The numbers, from their own tracking, not a guess: AI-powered local packs now appear on roughly 7 percent of tracked keywords (mobile, US), and they are brutal on visibility. Across 322 markets they studied, the AI local packs featured 5,943 unique businesses. The traditional three-packs in those same markets featured 18,330. That is the AI version surfacing about a third as many businesses as the old pack did. In 88 percent of those markets, the AI pack showed fewer unique names than the regular pack. And the AI pack often shows one or two businesses instead of three, with no call button at all.
Read that last part again if you run an emergency trade. No call button. For a plumber or an HVAC company in James Island, the call button is the entire game. A panicked homeowner with a flooded kitchen is not filling out a form. They are tapping "call." Strip that out of the result and put one or two names in the box instead of three, and the math gets stark fast.
This is also why so many businesses tell me their rankings look fine but the phone is quieter. Sterling Sky backed that exact pattern with click data: clicks-to-call from Google Business Profiles have been drifting down over the last two years even when map position holds steady. (I had a couple of Lowcountry clients in that boat and quietly blamed a slow season. It was not the season.) The AI layer is skimming the action off the top before the customer ever reaches your listing.
At this point a lot of owners are thinking: "Okay, so if Google is going to shrink the pack and hide my call button no matter what I do, why bother?" Fair. Here is the honest answer. The pack getting smaller does not mean ranking stopped mattering. It means it matters more, because there are fewer seats. When the AI surfaces one or two businesses instead of three, you do not want to be the one it dropped. The businesses that survive that squeeze are the ones with the deepest, cleanest profile and the freshest reviews, because that is the dataset the AI is reading from. There is no trick here. There is just being the obvious answer.
What to prioritize this week
Slow news week, so use the calm. Here is the ranked list:
- Audit who has owner and manager access to your Google Business Profile. Remove anyone who should not be there.
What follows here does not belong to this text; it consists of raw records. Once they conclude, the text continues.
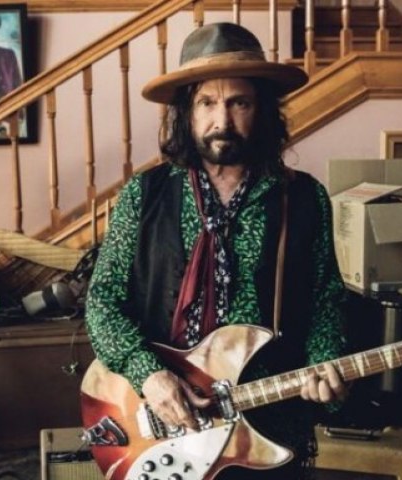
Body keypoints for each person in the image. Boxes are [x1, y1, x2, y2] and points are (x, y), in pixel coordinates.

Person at [85, 22, 348, 479]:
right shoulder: (143, 195)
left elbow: (325, 298)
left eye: (239, 103)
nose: (222, 121)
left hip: (268, 424)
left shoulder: (304, 197)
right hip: (164, 422)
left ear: (262, 110)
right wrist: (149, 375)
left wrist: (324, 364)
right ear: (186, 112)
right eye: (207, 103)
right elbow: (102, 299)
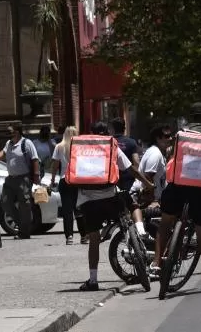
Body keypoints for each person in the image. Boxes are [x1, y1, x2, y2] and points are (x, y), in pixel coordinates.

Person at [151, 103, 201, 292]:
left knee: (165, 222)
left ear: (191, 116)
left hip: (178, 186)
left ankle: (156, 263)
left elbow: (172, 157)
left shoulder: (181, 133)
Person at [74, 122, 154, 291]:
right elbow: (131, 169)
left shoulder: (80, 148)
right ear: (107, 133)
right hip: (110, 197)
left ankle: (93, 280)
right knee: (128, 208)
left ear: (92, 133)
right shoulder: (111, 146)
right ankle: (133, 233)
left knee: (94, 240)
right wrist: (147, 183)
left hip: (88, 201)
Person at [0, 123, 40, 239]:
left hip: (23, 179)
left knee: (25, 205)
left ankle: (24, 232)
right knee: (5, 202)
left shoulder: (27, 143)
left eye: (10, 131)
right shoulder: (8, 143)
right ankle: (22, 225)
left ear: (17, 131)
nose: (8, 133)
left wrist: (36, 175)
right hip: (10, 179)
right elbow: (3, 153)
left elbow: (35, 159)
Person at [130, 125, 173, 242]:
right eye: (167, 136)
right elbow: (148, 178)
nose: (170, 138)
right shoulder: (155, 154)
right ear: (158, 138)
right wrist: (152, 200)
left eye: (171, 135)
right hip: (144, 197)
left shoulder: (158, 152)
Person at [49, 126, 83, 245]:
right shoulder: (80, 147)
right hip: (78, 180)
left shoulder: (59, 147)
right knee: (79, 209)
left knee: (67, 211)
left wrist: (53, 179)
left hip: (65, 179)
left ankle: (69, 236)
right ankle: (84, 235)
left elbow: (55, 165)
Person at [110, 118, 141, 191]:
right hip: (128, 180)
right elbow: (136, 163)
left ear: (112, 129)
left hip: (113, 180)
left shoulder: (109, 143)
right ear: (124, 128)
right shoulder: (131, 142)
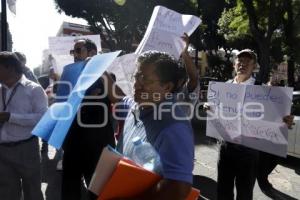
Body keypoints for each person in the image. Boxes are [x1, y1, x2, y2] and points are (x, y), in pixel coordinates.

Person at [104, 51, 194, 199]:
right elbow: (119, 97)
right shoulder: (138, 106)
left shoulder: (174, 127)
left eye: (144, 79)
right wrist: (101, 72)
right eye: (136, 77)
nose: (136, 84)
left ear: (167, 87)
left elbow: (179, 187)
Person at [215, 49, 294, 200]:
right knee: (223, 191)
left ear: (254, 66)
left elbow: (276, 117)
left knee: (244, 193)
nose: (242, 64)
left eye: (247, 61)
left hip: (249, 152)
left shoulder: (262, 89)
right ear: (234, 64)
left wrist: (285, 120)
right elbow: (217, 112)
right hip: (226, 148)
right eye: (239, 60)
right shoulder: (223, 87)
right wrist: (209, 107)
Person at [58, 38, 115, 200]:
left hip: (97, 146)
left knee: (98, 192)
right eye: (73, 51)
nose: (74, 55)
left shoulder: (106, 76)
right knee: (70, 191)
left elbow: (116, 98)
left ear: (92, 53)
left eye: (78, 50)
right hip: (72, 145)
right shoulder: (67, 77)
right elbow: (62, 106)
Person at [0, 52, 47, 200]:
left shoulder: (34, 90)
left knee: (32, 192)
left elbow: (42, 118)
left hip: (26, 148)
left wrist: (10, 117)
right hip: (2, 150)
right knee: (7, 193)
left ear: (10, 68)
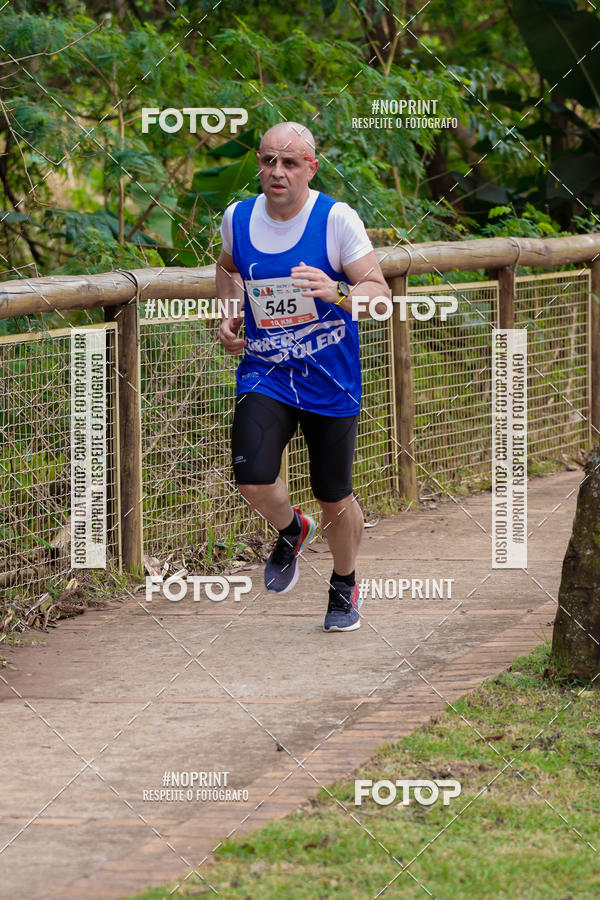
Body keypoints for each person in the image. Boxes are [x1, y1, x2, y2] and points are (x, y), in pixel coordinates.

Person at [216, 121, 389, 632]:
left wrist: (335, 291)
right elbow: (228, 269)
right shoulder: (238, 217)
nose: (277, 171)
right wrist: (228, 314)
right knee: (251, 478)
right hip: (265, 371)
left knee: (334, 494)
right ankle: (292, 528)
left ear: (310, 168)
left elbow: (378, 292)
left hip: (328, 378)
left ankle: (344, 583)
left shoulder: (336, 219)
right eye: (269, 160)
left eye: (290, 163)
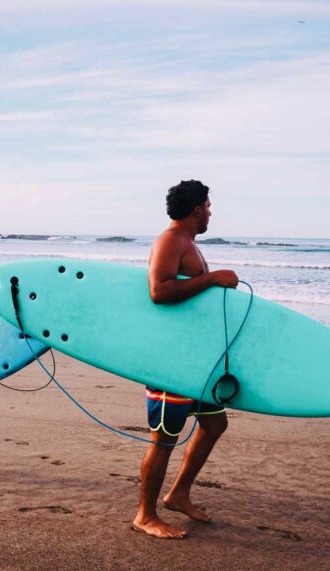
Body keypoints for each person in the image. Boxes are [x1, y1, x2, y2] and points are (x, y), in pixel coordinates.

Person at [132, 180, 239, 539]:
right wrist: (211, 279)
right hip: (170, 364)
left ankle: (178, 493)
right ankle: (145, 515)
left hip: (195, 364)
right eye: (208, 206)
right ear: (196, 209)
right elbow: (158, 291)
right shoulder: (171, 241)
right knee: (163, 438)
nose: (210, 212)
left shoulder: (187, 243)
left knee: (214, 424)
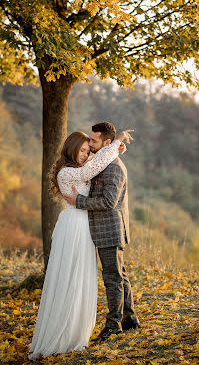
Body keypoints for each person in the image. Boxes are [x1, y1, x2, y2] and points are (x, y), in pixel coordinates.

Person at [28, 128, 133, 360]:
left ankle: (81, 329)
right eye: (83, 150)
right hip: (74, 228)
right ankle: (64, 332)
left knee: (85, 279)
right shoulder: (67, 173)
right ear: (72, 149)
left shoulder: (79, 168)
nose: (86, 154)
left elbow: (99, 163)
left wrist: (115, 149)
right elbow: (94, 167)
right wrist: (115, 144)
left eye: (88, 149)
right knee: (70, 278)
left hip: (85, 229)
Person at [63, 122, 140, 343]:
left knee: (112, 278)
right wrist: (116, 146)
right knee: (119, 275)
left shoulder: (114, 167)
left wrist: (79, 201)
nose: (89, 143)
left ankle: (113, 325)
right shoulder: (102, 160)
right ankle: (130, 319)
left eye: (93, 141)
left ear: (106, 142)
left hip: (110, 230)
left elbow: (108, 202)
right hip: (104, 230)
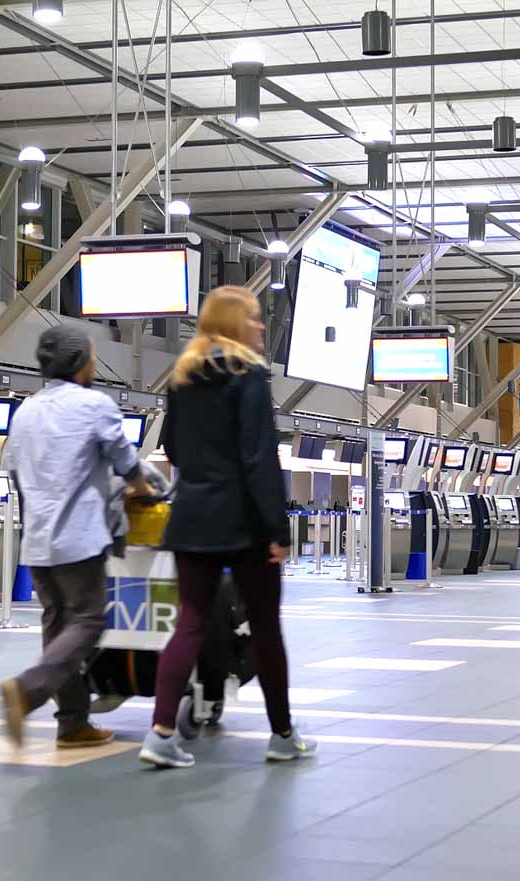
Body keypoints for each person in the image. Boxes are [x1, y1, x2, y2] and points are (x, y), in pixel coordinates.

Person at [138, 285, 315, 769]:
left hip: (192, 519)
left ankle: (160, 734)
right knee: (265, 629)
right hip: (246, 527)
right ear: (235, 325)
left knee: (189, 624)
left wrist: (202, 477)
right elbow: (259, 459)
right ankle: (282, 734)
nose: (261, 328)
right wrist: (278, 531)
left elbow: (172, 447)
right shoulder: (250, 377)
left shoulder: (182, 377)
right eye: (255, 319)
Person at [0, 325, 151, 749]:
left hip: (38, 542)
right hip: (79, 538)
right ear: (81, 362)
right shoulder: (93, 405)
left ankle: (72, 723)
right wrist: (140, 486)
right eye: (93, 356)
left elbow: (13, 471)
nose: (95, 364)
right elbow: (124, 458)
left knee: (57, 624)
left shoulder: (25, 410)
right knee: (88, 620)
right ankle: (28, 689)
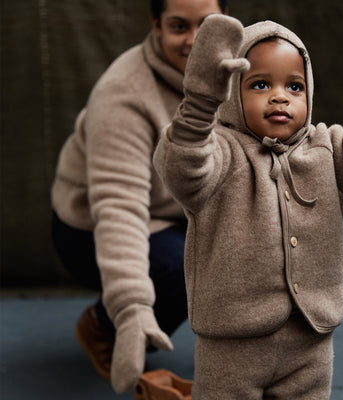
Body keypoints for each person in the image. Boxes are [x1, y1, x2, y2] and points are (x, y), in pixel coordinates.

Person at [153, 14, 343, 399]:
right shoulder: (220, 152)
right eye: (261, 84)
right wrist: (199, 106)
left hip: (310, 343)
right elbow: (182, 166)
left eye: (295, 86)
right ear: (233, 93)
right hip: (232, 346)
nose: (280, 95)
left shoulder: (329, 152)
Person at [51, 0, 227, 394]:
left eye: (207, 25)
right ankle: (103, 326)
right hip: (94, 226)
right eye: (179, 26)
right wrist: (130, 307)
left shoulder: (241, 71)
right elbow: (119, 208)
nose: (195, 40)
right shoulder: (123, 93)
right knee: (190, 270)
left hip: (179, 210)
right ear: (156, 25)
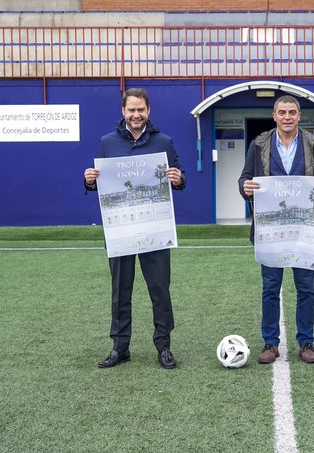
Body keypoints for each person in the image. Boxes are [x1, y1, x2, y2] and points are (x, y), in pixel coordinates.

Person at [83, 87, 186, 369]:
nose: (136, 114)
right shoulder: (107, 143)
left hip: (155, 230)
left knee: (160, 290)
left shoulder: (164, 141)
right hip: (120, 234)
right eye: (131, 110)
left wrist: (178, 178)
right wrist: (89, 179)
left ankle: (164, 346)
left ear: (148, 111)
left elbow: (180, 176)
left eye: (141, 109)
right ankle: (120, 347)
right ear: (123, 112)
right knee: (120, 290)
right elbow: (99, 184)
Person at [239, 95, 314, 364]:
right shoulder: (258, 145)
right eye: (282, 112)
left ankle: (306, 343)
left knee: (305, 288)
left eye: (292, 112)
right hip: (271, 230)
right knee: (270, 287)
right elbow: (245, 177)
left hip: (305, 229)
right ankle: (270, 343)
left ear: (299, 116)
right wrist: (245, 188)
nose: (288, 116)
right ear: (274, 115)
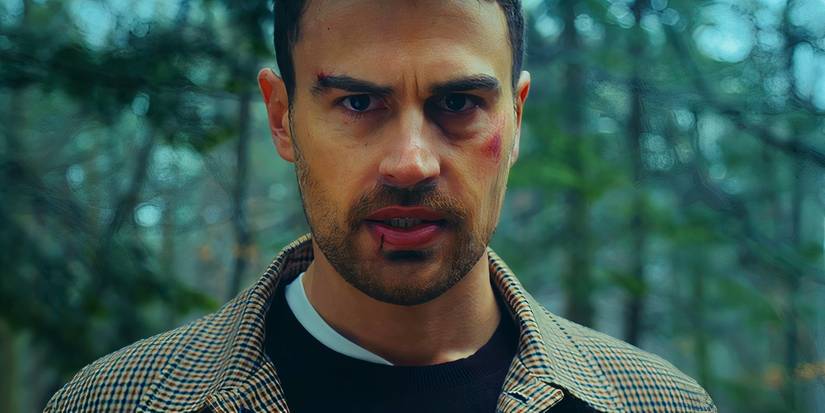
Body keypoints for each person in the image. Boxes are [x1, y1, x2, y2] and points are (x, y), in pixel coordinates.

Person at [45, 0, 717, 412]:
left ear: (515, 119)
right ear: (281, 118)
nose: (410, 163)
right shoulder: (115, 403)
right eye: (359, 102)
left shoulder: (658, 405)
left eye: (458, 103)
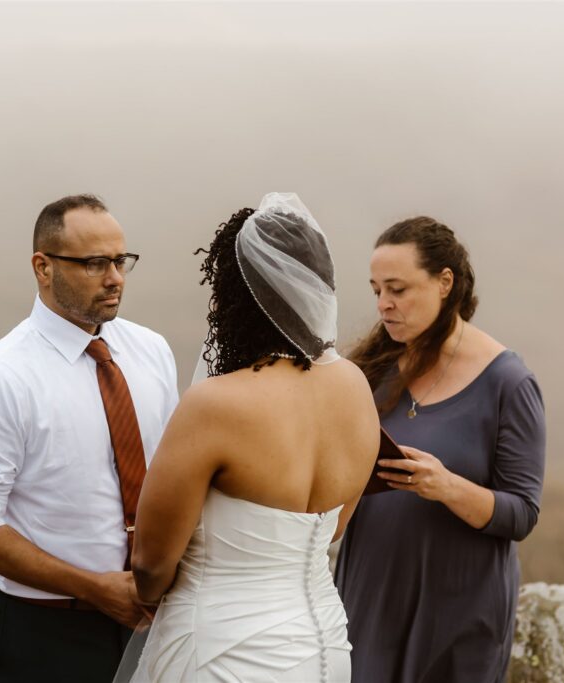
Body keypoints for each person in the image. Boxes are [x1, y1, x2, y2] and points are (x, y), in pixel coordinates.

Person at [125, 193, 380, 683]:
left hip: (222, 651)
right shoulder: (355, 388)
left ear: (236, 298)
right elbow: (335, 527)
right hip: (324, 645)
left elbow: (151, 565)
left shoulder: (215, 405)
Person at [0, 194, 179, 683]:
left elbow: (172, 472)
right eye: (94, 263)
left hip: (157, 618)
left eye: (120, 260)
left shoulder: (151, 350)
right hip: (44, 629)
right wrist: (96, 588)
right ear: (43, 267)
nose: (115, 277)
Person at [335, 216, 546, 683]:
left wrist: (446, 486)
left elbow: (522, 513)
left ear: (444, 282)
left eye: (398, 289)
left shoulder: (508, 382)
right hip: (370, 595)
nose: (384, 305)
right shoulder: (372, 367)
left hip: (459, 611)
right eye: (376, 291)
Do this first, it takes ten minutes and protects everything else.
- Fill the profile out completely. Every attribute, accurate hours, full service area, the after-hours and emergency flags if they apply. This is what the AI pack, the map, and the agents all read from.
- If you run Google Ads, look at whether Promotion Mode fits your seasonal spikes, and watch your search terms report now that Smart Bidding Exploration is widening what it bids on. Mark August 17 if your campaigns are budget-limited.
- Get fresh reviews and reply to every one, same day. Recency and the actual words in the reviews are what get you surfaced now, not a star average from 2021.
- Make your service pages specific to the neighborhoods you cover and the exact problems people call about. Vague pages do not get cited, and they do not rank into a shrinking pack.
None of this is a clever new tactic, and that is the point. The weeks that feel quiet are the weeks your competitors coast. This is how we work with our service-business clients across the Lowcountry: the unglamorous fundamentals, done better than the contractor down the street, so you are still the obvious answer when the AI shows up to pick one. That is Charleston SEO built for how search actually works now. Get it clean this week, while it is quiet.